• DATASET RECORDS
----------

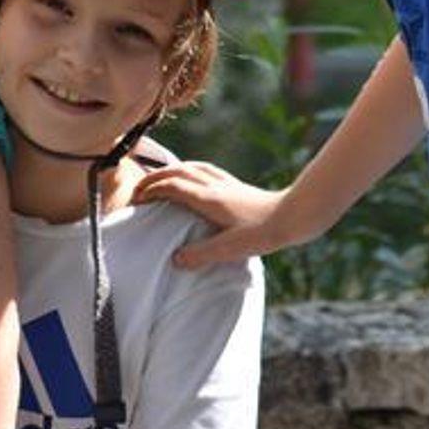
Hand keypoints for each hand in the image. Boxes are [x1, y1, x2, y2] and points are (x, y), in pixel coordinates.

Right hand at [134, 162, 288, 267]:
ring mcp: (225, 183)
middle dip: (153, 178)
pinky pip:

----------

• TRY IT
Identify each line in the entries with the word "hand" and copy it.

• SOLUTION TO THE PROBLEM
Hand keypoints for each hand in the image. Boxes are [x1, y1, x2, y2] and points are (x, y), in pixel coordinates.
Right hand at [134, 162, 288, 267]:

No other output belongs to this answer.